1. Comment avez-vous vécu votre première mission à bord ?

J’ai pris la pleine mesure de l’absence de coordination en mer dans les eaux internationales au large de la Libye. Cette situation met en péril la vie des personnes en détresse en Méditerranée centrale. De cela aussi je dois témoigner. Il faisait nuit noire et on recherchait une embarcation avec près de 130 personnes signalées en détresse en pleine tempête. Aucune autorité maritime ne nous répondait, tout ce qu’on savait c’est qu’un Mayday [NDLR: une alerte de détresse] avait été envoyé plusieurs heures auparavant… on se sentait abandonné.e.s.

Il est donc essentiel de faire voir au monde entier ce qui se passe en mer, avec la photo mais aussi avec la vidéo et l’écrit. Montrer la détresse des naufragé.e.s, montrer la solitude que nous y ressentons.  Evidemment notre propre sentiment de solitude paraît dérisoire quand on sait que dans cette même mer, sur un bout de caoutchouc, ces personnes dérivent seules. On ne peut que penser à elles.

Pour l’instant j’ai encore beaucoup de colère en moi, il faudra du temps pour qu’émergent les beaux moments. Il y a bien le souvenir du petit Yaya… Il poussait des cris tellement stridents au moment de le séparer de sa mère pour le faire monter sur l’Ocean Viking. Il était terrorisé ! Mais 10 minutes plus tard, il courait partout sur le pont en criant à pleins poumons !  Il m’a sauté dans les bras sans réfléchir. Cette résilience m’impressionne. Sa maman et lui ont vécu une expérience hautement traumatisante durant leur parcours, y compris en mer. Mais voilà ce gamin de deux ans et demi  qui nous montre l’exemple : il nous enseigne qu’il faut garder l’espoir, voir le côté positif des choses et vivre l’instant présent ! Sa confiance en l’être humain malgré tout m’a beaucoup touchée.

 Le petit Yaya montre l’exemple par sa résilience. (Crédits : Flavio Gasperini / SOS MEDITERRANEE)

 

2. En quoi la présence d’un.e photographe-vidéaste attitré.e pour SOS MEDITERRANEE et de journalistes indépendant.e.s à bord est-elle garante de la mission de témoignage de SOS MEDITERRANEE ?

### Liste rassemblée
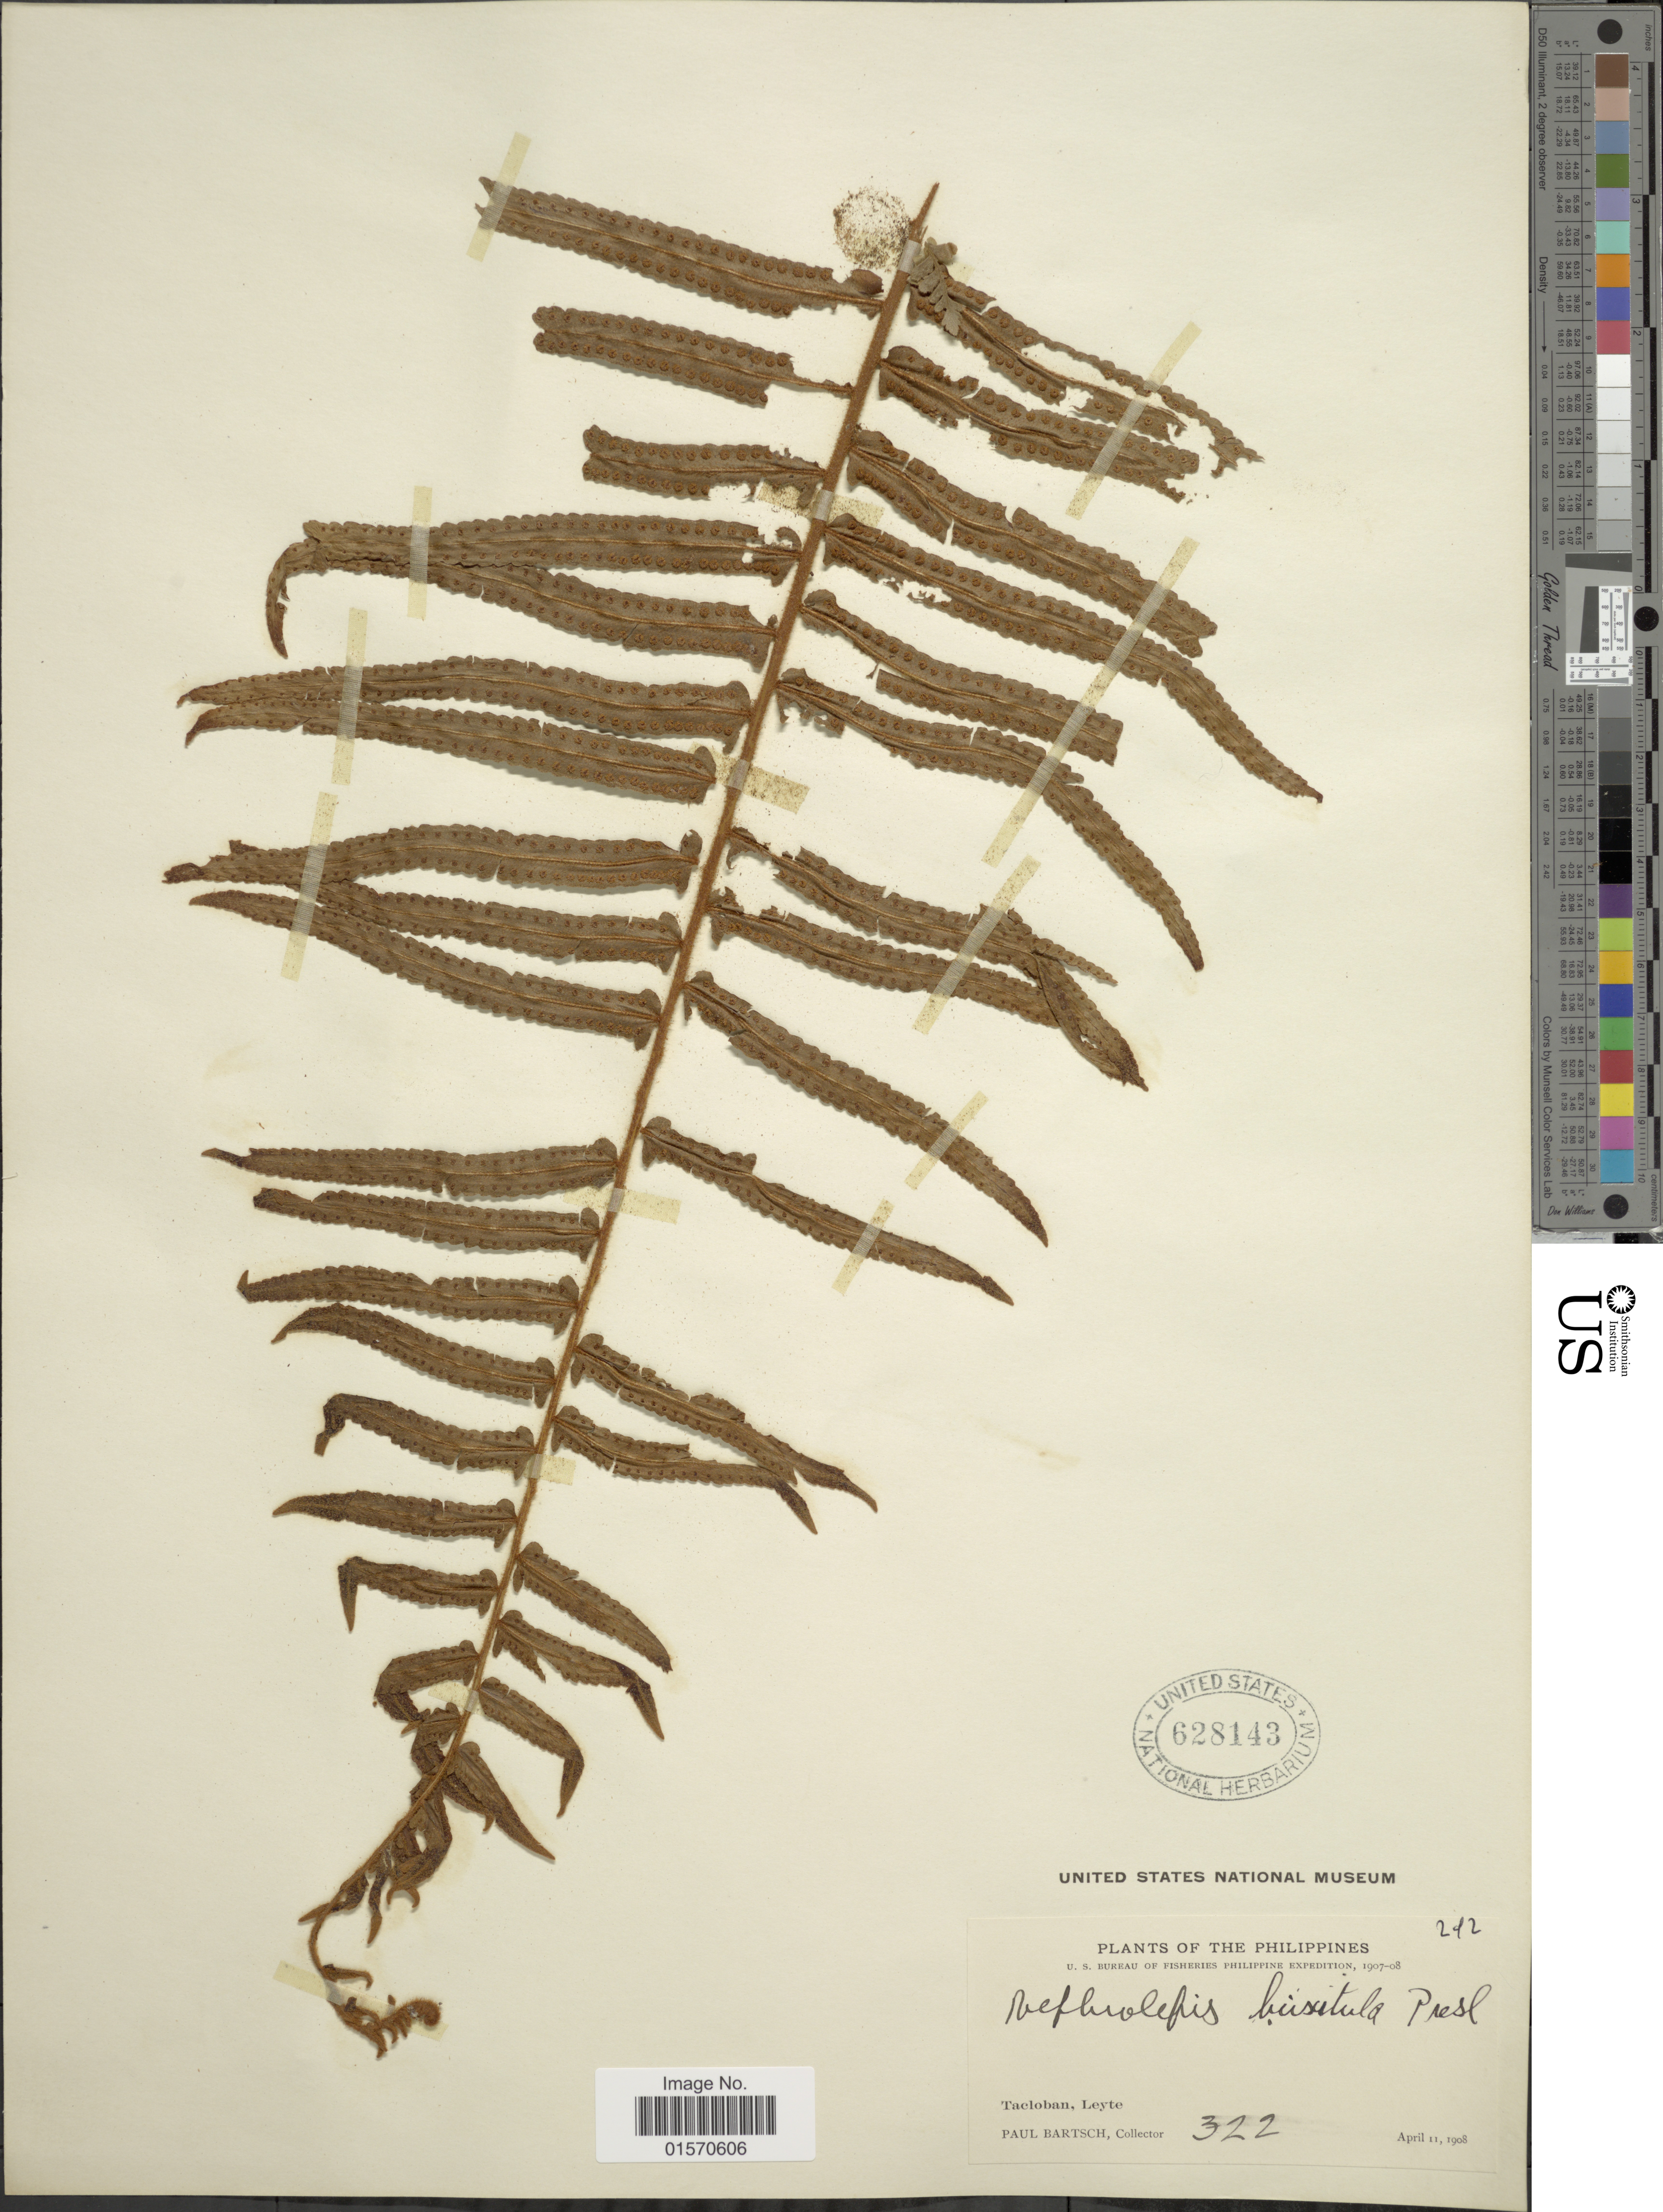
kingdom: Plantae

### À faire
• A. D'après le texte sur la mission en Méditerranée, combien de personnes se trouvaient sur l'embarcation recherchée cette nuit-là ?
• B. Recopiez le passage du texte sur la mission en Méditerranée qui va de "Le petit Yaya" jusqu'à "SOS MEDITERRANEE ?", en mettant "reporter" à la place de "photographe-vidéaste".
• C. Rédigez la suite du texte sur la mission en Méditerranée à partir de sa dernière phrase.
La liste est un document à part, distinct du texte.

### Réponses écrites
• A. Près de 130 personnes.

• B.
Le petit Yaya montre l’exemple par sa résilience. (Crédits : Flavio Gasperini / SOS MEDITERRANEE)

 

2. En quoi la présence d’un.e reporter attitré.e pour SOS MEDITERRANEE et de journalistes indépendant.e.s à bord est-elle garante de la mission de témoignage de SOS MEDITERRANEE ?

• C.
La présence des journalistes [depuis 2016] à chaque rotation du navire permet de rendre compte de manière indépendante de la tragédie. Témoins de toutes les discussions et des échanges VHF sur la passerelle, ces reporters sont aussi embarqué.e.s sur les canots de sauvetage dès la première approche. C’est un gage de transparence.

Les caméras et les appareils photos attirent particulièrement les rescapé.e.s en mal de raconter leur histoire : plusieurs viennent vers les journalistes en disant : « je veux témoigner, je veux que l’on sache ! » C’est une sorte de thérapie, d’exutoire. Mais il y en a aussi beaucoup, la majorité, qui se murent dans le silence car le traumatisme est profond et ces personnes-là n’ont pas la force de témoigner.

L’intérêt d’avoir des journalistes à bord est également de porter la voix des personnes rescapées auprès de larges audiences, et ce, de manière indépendante. Elles ont tant de choses incroyables à raconter, tant de blessures à montrer !

Le rôle du photographe-vidéaste de SOS MEDITERRANEE est aussi majeur. Une seule photo permet parfois d’illustrer ce qui est difficile de décrire avec des mots.  Ainsi, lorsqu’on parle d’une « embarcation surchargée », on ne sait pas forcément à quel point c’est terrible, mais lorsque le photographe montre cette masse de personnes sur de frêles bateaux pneumatiques qui peuvent se percer ou se casser à tout moment, l’expression de leur visage, la détresse, on comprend à quel point c’est périlleux, à quel point ces personnes prennent des risques !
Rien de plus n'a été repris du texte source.